| Data for analysis |
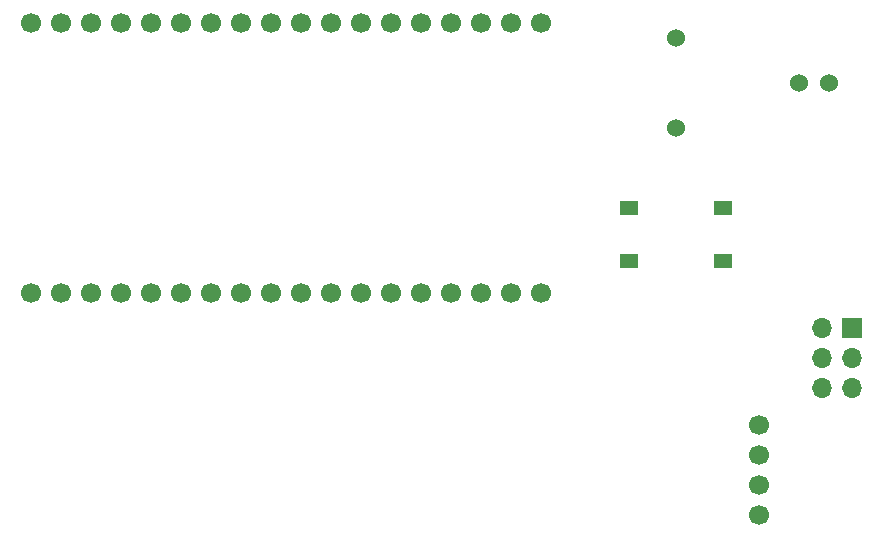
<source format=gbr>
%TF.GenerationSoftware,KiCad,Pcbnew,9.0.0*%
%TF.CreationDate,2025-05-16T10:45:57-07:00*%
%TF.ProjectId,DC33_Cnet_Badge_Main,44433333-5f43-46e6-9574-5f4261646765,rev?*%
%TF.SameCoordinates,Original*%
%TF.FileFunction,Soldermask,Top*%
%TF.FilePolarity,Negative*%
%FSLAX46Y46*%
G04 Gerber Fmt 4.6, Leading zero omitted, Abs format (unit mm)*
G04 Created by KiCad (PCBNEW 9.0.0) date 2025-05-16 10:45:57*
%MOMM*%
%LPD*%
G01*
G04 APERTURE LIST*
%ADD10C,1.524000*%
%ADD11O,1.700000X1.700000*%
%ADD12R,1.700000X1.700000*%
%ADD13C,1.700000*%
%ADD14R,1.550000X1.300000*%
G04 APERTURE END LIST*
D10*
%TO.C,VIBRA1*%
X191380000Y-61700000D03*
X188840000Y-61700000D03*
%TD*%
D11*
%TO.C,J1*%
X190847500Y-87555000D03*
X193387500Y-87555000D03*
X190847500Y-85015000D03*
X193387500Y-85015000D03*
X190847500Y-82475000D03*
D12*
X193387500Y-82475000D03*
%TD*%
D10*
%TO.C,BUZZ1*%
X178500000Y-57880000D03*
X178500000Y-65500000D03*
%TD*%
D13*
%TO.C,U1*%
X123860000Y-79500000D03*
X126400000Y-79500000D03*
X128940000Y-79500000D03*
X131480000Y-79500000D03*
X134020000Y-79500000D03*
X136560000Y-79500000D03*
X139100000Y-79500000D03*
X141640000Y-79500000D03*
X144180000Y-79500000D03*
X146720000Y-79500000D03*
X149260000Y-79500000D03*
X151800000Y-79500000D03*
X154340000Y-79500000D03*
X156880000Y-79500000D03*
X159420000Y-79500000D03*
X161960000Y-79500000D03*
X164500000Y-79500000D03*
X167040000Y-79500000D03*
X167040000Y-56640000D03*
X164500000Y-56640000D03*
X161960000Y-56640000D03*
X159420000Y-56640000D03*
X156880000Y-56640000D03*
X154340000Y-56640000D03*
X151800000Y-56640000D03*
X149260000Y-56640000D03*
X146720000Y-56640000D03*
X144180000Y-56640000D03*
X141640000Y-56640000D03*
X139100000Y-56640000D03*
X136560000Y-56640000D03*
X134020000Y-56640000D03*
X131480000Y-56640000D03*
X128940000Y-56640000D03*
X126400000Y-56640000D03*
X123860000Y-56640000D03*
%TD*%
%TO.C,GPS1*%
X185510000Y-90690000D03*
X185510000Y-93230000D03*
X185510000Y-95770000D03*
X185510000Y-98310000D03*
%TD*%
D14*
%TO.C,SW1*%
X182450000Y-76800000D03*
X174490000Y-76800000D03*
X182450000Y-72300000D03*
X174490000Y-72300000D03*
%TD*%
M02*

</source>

| What is being asked |
Lines above with the string "KiCad" need to be found and copied.

| Response to this task |
%TF.GenerationSoftware,KiCad,Pcbnew,9.0.0*%
G04 Created by KiCad (PCBNEW 9.0.0) date 2025-05-16 10:45:57*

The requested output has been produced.